Once you reach the line containing "ESTADÍSTICO | | |", reproduce it and every later line exactly, through the end of the data.

***** Data for review *****

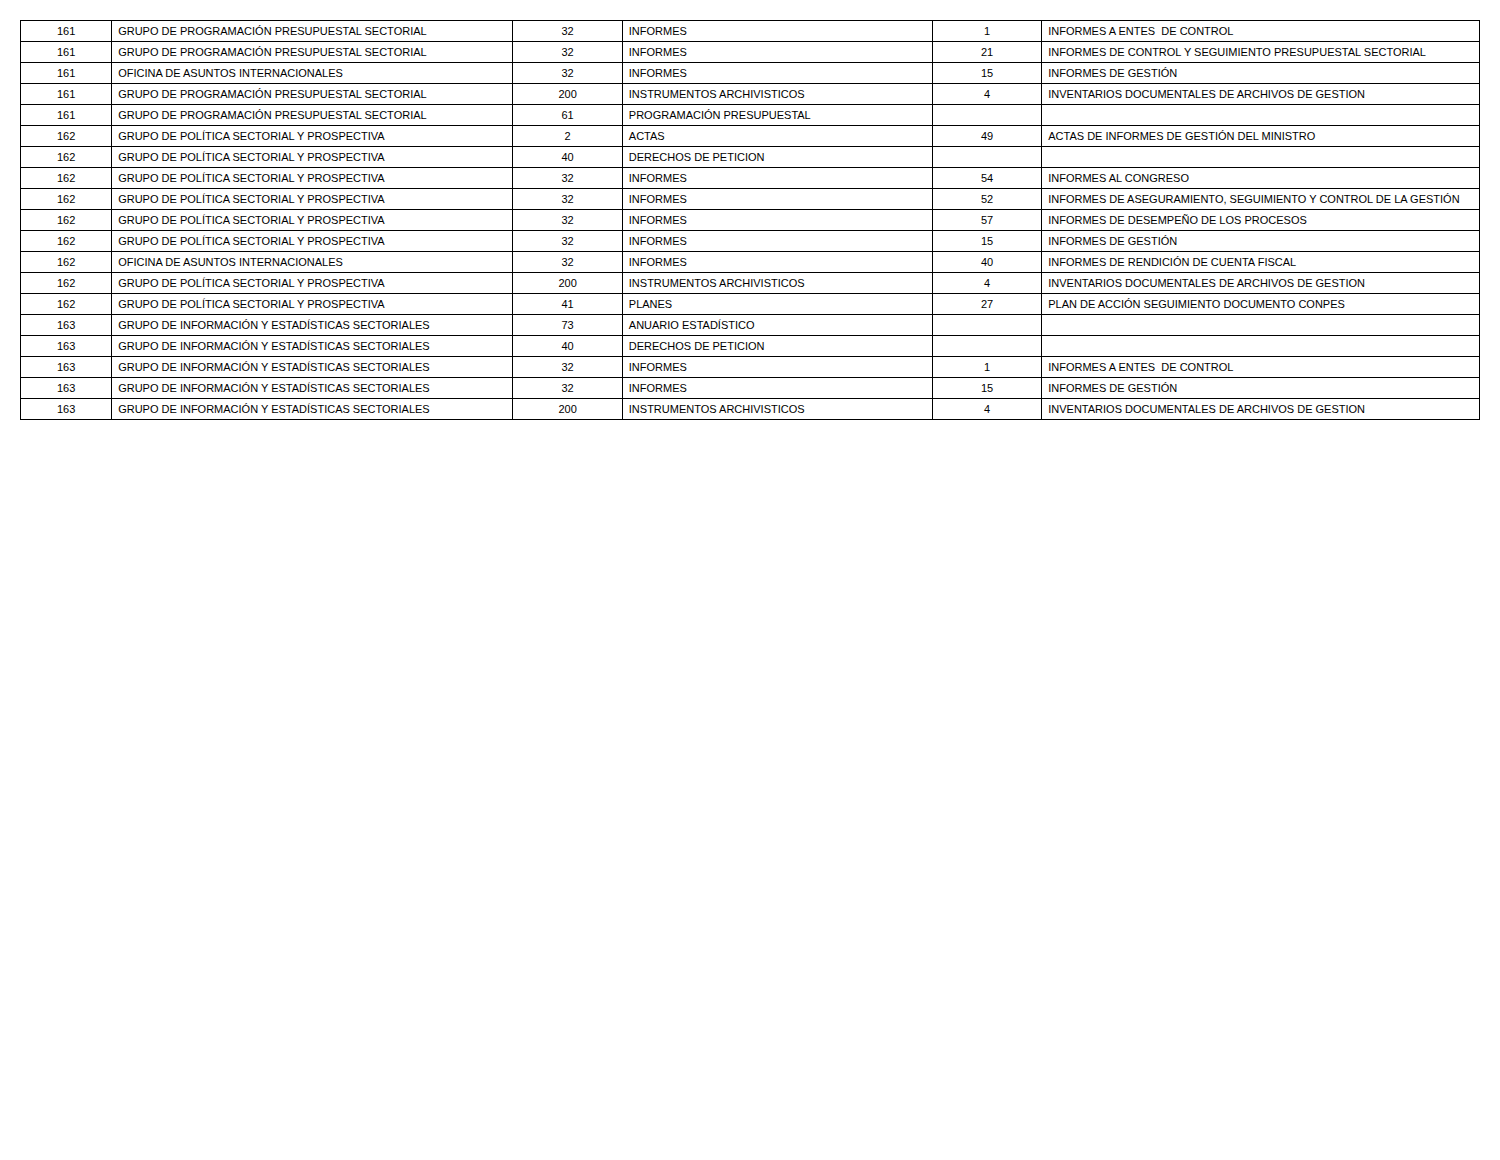| 161 | GRUPO DE PROGRAMACIÓN PRESUPUESTAL SECTORIAL | 32 | INFORMES | 1 | INFORMES A ENTES DE CONTROL |
| 161 | GRUPO DE PROGRAMACIÓN PRESUPUESTAL SECTORIAL | 32 | INFORMES | 21 | INFORMES DE CONTROL Y SEGUIMIENTO PRESUPUESTAL SECTORIAL |
| 161 | OFICINA DE ASUNTOS INTERNACIONALES | 32 | INFORMES | 15 | INFORMES DE GESTIÓN |
| 161 | GRUPO DE PROGRAMACIÓN PRESUPUESTAL SECTORIAL | 200 | INSTRUMENTOS ARCHIVISTICOS | 4 | INVENTARIOS DOCUMENTALES DE ARCHIVOS DE GESTION |
| 161 | GRUPO DE PROGRAMACIÓN PRESUPUESTAL SECTORIAL | 61 | PROGRAMACIÓN PRESUPUESTAL | | |
| 162 | GRUPO DE POLÍTICA SECTORIAL Y PROSPECTIVA | 2 | ACTAS | 49 | ACTAS DE INFORMES DE GESTIÓN DEL MINISTRO |
| 162 | GRUPO DE POLÍTICA SECTORIAL Y PROSPECTIVA | 40 | DERECHOS DE PETICION | | |
| 162 | GRUPO DE POLÍTICA SECTORIAL Y PROSPECTIVA | 32 | INFORMES | 54 | INFORMES AL CONGRESO |
| 162 | GRUPO DE POLÍTICA SECTORIAL Y PROSPECTIVA | 32 | INFORMES | 52 | INFORMES DE ASEGURAMIENTO, SEGUIMIENTO Y CONTROL DE LA GESTIÓN |
| 162 | GRUPO DE POLÍTICA SECTORIAL Y PROSPECTIVA | 32 | INFORMES | 57 | INFORMES DE DESEMPEÑO DE LOS PROCESOS |
| 162 | GRUPO DE POLÍTICA SECTORIAL Y PROSPECTIVA | 32 | INFORMES | 15 | INFORMES DE GESTIÓN |
| 162 | OFICINA DE ASUNTOS INTERNACIONALES | 32 | INFORMES | 40 | INFORMES DE RENDICIÓN DE CUENTA FISCAL |
| 162 | GRUPO DE POLÍTICA SECTORIAL Y PROSPECTIVA | 200 | INSTRUMENTOS ARCHIVISTICOS | 4 | INVENTARIOS DOCUMENTALES DE ARCHIVOS DE GESTION |
| 162 | GRUPO DE POLÍTICA SECTORIAL Y PROSPECTIVA | 41 | PLANES | 27 | PLAN DE ACCIÓN SEGUIMIENTO DOCUMENTO CONPES |
| 163 | GRUPO DE INFORMACIÓN Y ESTADÍSTICAS SECTORIALES | 73 | ANUARIO ESTADÍSTICO | | |
| 163 | GRUPO DE INFORMACIÓN Y ESTADÍSTICAS SECTORIALES | 40 | DERECHOS DE PETICION | | |
| 163 | GRUPO DE INFORMACIÓN Y ESTADÍSTICAS SECTORIALES | 32 | INFORMES | 1 | INFORMES A ENTES DE CONTROL |
| 163 | GRUPO DE INFORMACIÓN Y ESTADÍSTICAS SECTORIALES | 32 | INFORMES | 15 | INFORMES DE GESTIÓN |
| 163 | GRUPO DE INFORMACIÓN Y ESTADÍSTICAS SECTORIALES | 200 | INSTRUMENTOS ARCHIVISTICOS | 4 | INVENTARIOS DOCUMENTALES DE ARCHIVOS DE GESTION |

*****

Solution:
| 163 | GRUPO DE INFORMACIÓN Y ESTADÍSTICAS SECTORIALES | 73 | ANUARIO ESTADÍSTICO | | |
| 163 | GRUPO DE INFORMACIÓN Y ESTADÍSTICAS SECTORIALES | 40 | DERECHOS DE PETICION | | |
| 163 | GRUPO DE INFORMACIÓN Y ESTADÍSTICAS SECTORIALES | 32 | INFORMES | 1 | INFORMES A ENTES DE CONTROL |
| 163 | GRUPO DE INFORMACIÓN Y ESTADÍSTICAS SECTORIALES | 32 | INFORMES | 15 | INFORMES DE GESTIÓN |
| 163 | GRUPO DE INFORMACIÓN Y ESTADÍSTICAS SECTORIALES | 200 | INSTRUMENTOS ARCHIVISTICOS | 4 | INVENTARIOS DOCUMENTALES DE ARCHIVOS DE GESTION |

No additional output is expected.